Gazeteer of France’s great oak woods – Bitche, national and communal
21 February 2019The massif of Bitche in the Moselle comprises 19,000 hectares (almost 47,000 acres) of national forest and more than 1000 hectares (2470 acres) of locally held forest.
Published in October 2018, the book The oak in majesty, from forest to wine highlights the concept of forest terroir: a specific soil, aspect, and rainfall, as well as a particular exposure to sunlight, to which should be added the species or variety of tree, the density of plantation, as well as average age, all of which will influence the grain and quality of the wood. The value of a mature high forest will thus depend on both the terroir and in the way in which it has been “led,” as French winegrowers say, or managed, in the words of the forester.
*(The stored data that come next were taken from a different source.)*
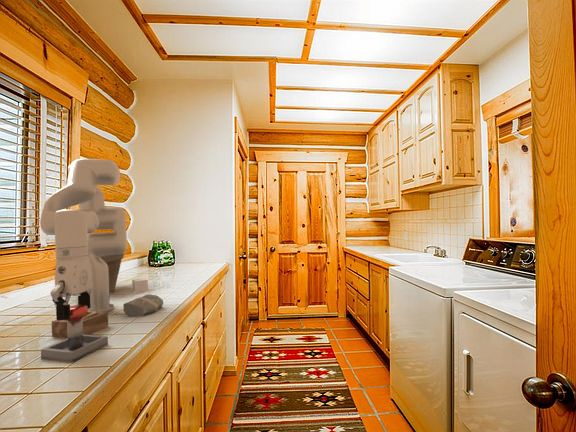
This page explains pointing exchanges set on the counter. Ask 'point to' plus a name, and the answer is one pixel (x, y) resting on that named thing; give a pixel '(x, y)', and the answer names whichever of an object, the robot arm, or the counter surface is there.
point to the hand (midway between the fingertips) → (74, 313)
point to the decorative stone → (142, 306)
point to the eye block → (90, 324)
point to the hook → (76, 326)
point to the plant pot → (113, 269)
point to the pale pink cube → (140, 285)
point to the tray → (63, 354)
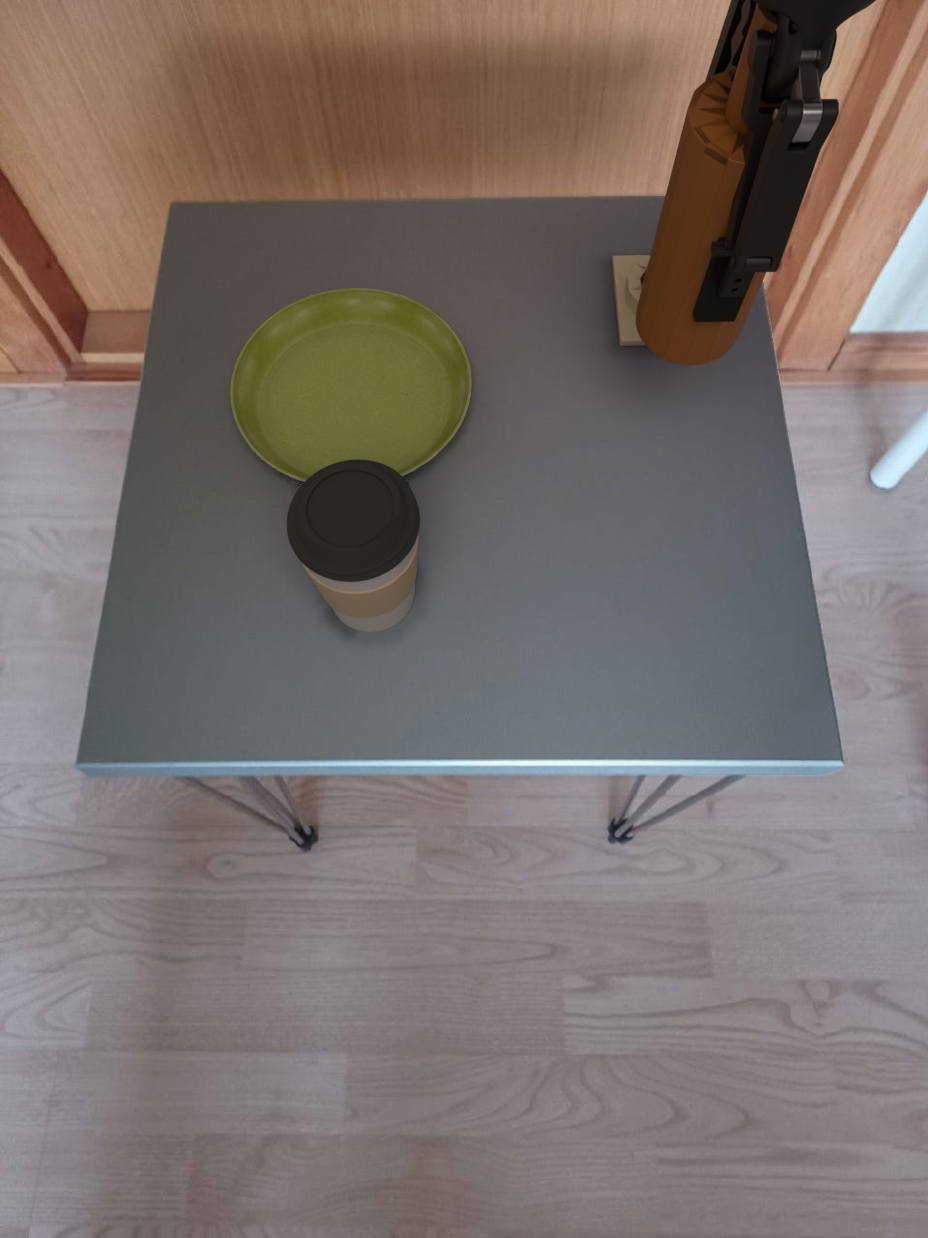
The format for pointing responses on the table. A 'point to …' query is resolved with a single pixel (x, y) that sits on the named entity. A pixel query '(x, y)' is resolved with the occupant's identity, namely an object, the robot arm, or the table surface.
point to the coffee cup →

The book, fully illustrated with photographies, compile, through a gazeteer with a lot of details about geography, mesoclimate and history, a list of twenty-six beautiful oak wood forests, as the forest of Bitche.
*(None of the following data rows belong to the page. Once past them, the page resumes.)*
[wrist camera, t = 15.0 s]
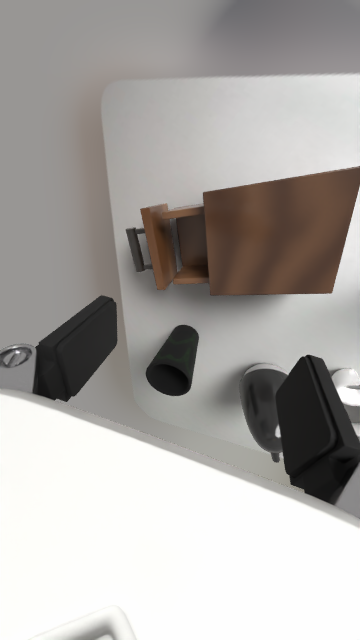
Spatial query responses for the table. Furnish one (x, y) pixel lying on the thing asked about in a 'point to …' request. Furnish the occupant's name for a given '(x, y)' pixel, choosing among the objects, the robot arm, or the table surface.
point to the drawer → (163, 248)
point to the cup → (174, 362)
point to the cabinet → (279, 233)
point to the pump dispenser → (263, 405)
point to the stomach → (348, 390)
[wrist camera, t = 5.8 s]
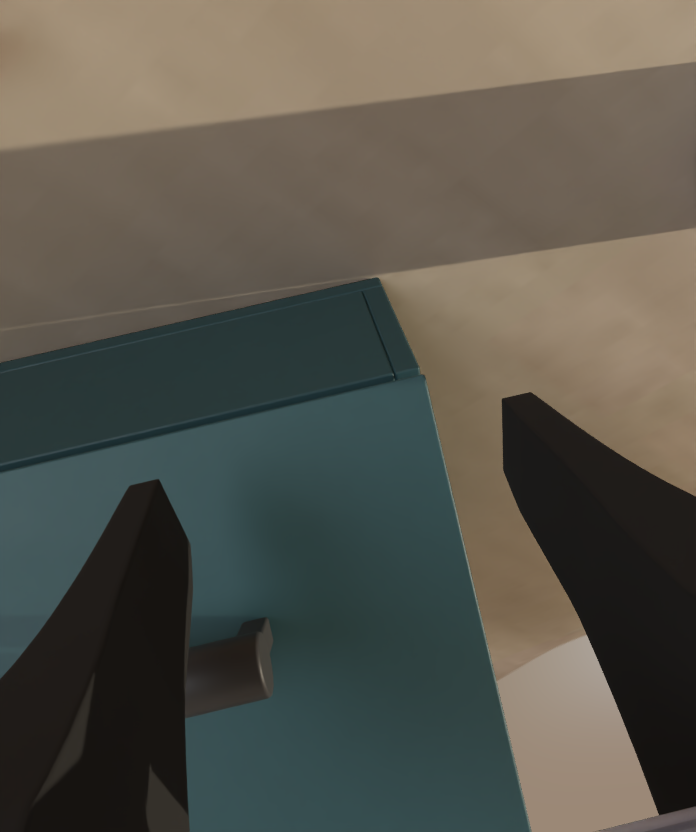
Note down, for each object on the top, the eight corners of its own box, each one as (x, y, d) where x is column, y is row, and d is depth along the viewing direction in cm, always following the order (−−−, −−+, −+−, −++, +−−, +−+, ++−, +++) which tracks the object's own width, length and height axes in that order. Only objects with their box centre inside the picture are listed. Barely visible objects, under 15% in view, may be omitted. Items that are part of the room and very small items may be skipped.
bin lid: (549, 923, 17) (610, 1063, 13) (-21, 1067, 17) (-124, 1253, 13) (421, 375, 17) (446, 361, 14) (-147, 506, 17) (-285, 530, 13)
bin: (419, 549, 31) (453, 656, 26) (100, 625, 30) (80, 746, 26) (378, 276, 22) (419, 367, 17) (-74, 378, 21) (-150, 498, 17)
The massif of Bitche in the Moselle comprises 19,000 hectares (almost 47,000 acres) of national forest and more than 1000 hectares (2470 acres) of locally held forest. This is a recurrent configuration in eastern France. Many communal forests exist in the country (2.5 m. ha, or 61.7 m. acres, or 16% in surface area), managed most of the time by the ONF. “Bitche is in fact made up of seven forests extending east to west that form part of the Natural Regional Park of the North Vosges. Oak, the overwhelming majority sessile, holds its own here (30%), before beech and pine,” declares Franck Jacquemin, ONF director at Sarrebourg. The quantity of conifers is not only explained by the annexation by Germany in 1870, after which Lorraine was occupied and foresters from the other side of the Rhine planted fast-growing species, but also by the poor, sandy soils intermixed with Vosges sandstone.
With an average altitude of 350 meters (1150 feet), the abrupt hills are carved out by many rivers and receive c. 960 mm (37¾ in.) of rain per annum. “It is a very beautiful forest,” one buyer remarks, “they are but little units, and only one or two trucks of wood are taken a year. But, when you hammer in the wedge, the oak splits like a dream.” An oak wood of the continental type, in which the acorn season is unpredictable, it possesses an intermediate Atlantic profile. The peat bogs teem with so many game animals such as red deer and wild boar that hunting barely holds them in check. Though the mayor of Eguelshardt (from the Old German Hard, “forest with pasture”) was unsuccessful in his application to the ONF for “exceptional forest” status, the Pays de Bitche is classified as a Biosphere Reserve by UNESCO. An experiment undertaken in 2002, within the framework of the Cooperage Oak 2000 program, found that oaks from Bitche are “particularly well suited to ageing Syrah.”